Some of Mueller's personal priorities, which included advocating for children and promoting healthy lifestyles, meshed well with the mission of the Tri-Town YMCA. Executive Director Joanne Mitrenga said Mueller enjoyed stopping by the Y to read to kids and was a key partner in a recent effort convening community leaders to develop a strategy to promote healthier living.
"The man was not afraid to stand up for what he thought was right," Mitrenga said. "He was very articulate but would still be very direct to get what's right for the community."
Those who knew Mueller personally said he took his village leadership role seriously, but he didn't take himself too seriously to joke around. He once played the Bachman Turner Overdrive song "Takin' Care of Business" at a meeting about business development. Although the approach may have seemed out of place, Mueller was willing to try it, said Dennis McNicholas, a friend of Mueller's who sits on the board of the Lombard Rotary club and the village board's economic and community development committee.
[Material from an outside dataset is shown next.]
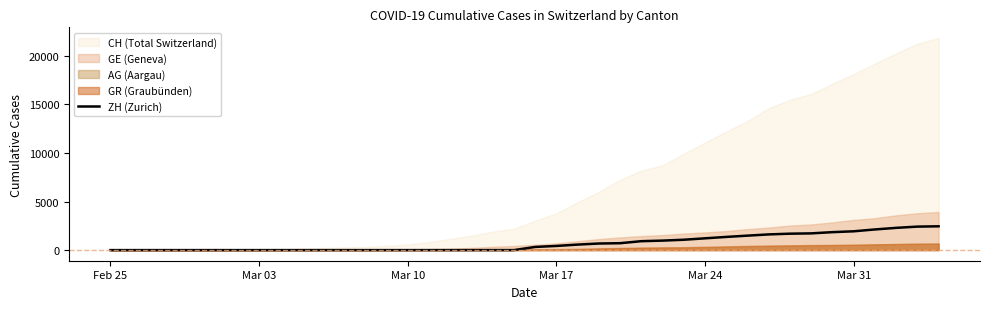

Count the number of categories in the chart.

40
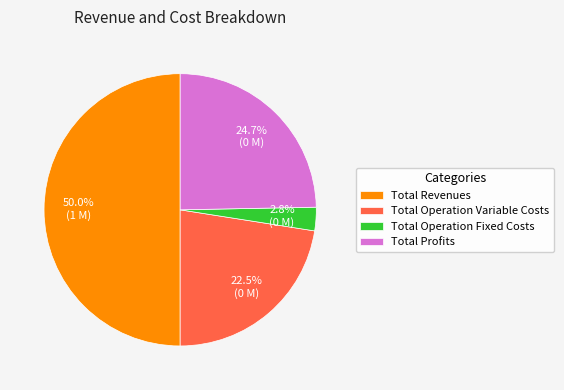

Does Total Profits represent more than half of the total?

No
"He wasn't so proud that he wouldn't experiment and try to touch people where they happen to be and communicate his message about how important the village was to him," McNicholas said.
During Mueller's time at the helm, Lombard saw economic development of restaurants and stores around Yorktown Center along with construction of the Westin hotel, where the main ballroom bears his name.
"The Westin is a tribute to him because he was behind that," said Lisle Mayor Joe Broda, calling Mueller a mentor who showed him the ropes of the DuPage Mayors and Managers Conference.
Mueller built a wealth of knowledge about Lombard and about the DuPage Water Commission, on which he served from 1999 to 2010.
As village president, he also worked to keep the Sheldon Peck Homestead at its historic location at Grace Street and Parkside Avenue. He convinced trustees who originally wanted to move the building to buy the property and allow the Lombard Historical Society to operate it as a museum. The building now is on the Network to Freedom, a list of verified Underground Railroad locations managed by the National Park Service.
When he wasn't attending meetings or conducting village business, Mueller enjoyed golfing and spending time with his grandchildren. He and Eileen also took trips with Addison Mayor Larry Hartwig and his wife, Sandy.
"He was very proud to always say he was the mayor of Lombard," Hartwig said. "He exemplifies that cheerleading aspect of the role of mayor."
Broda said Mueller always saw the positive and focused on what could be done instead of any obstacles.
He made his mark on Lombard and will be missed, those who know him say. Funeral arrangements will be announced by Mueller's family as soon as they are set.
"Bill always said 'Lombard is good for business and business is good for Lombard,'" Invergo said. "Well, I think Lombard has been good for Bill and Bill has been good for Lombard."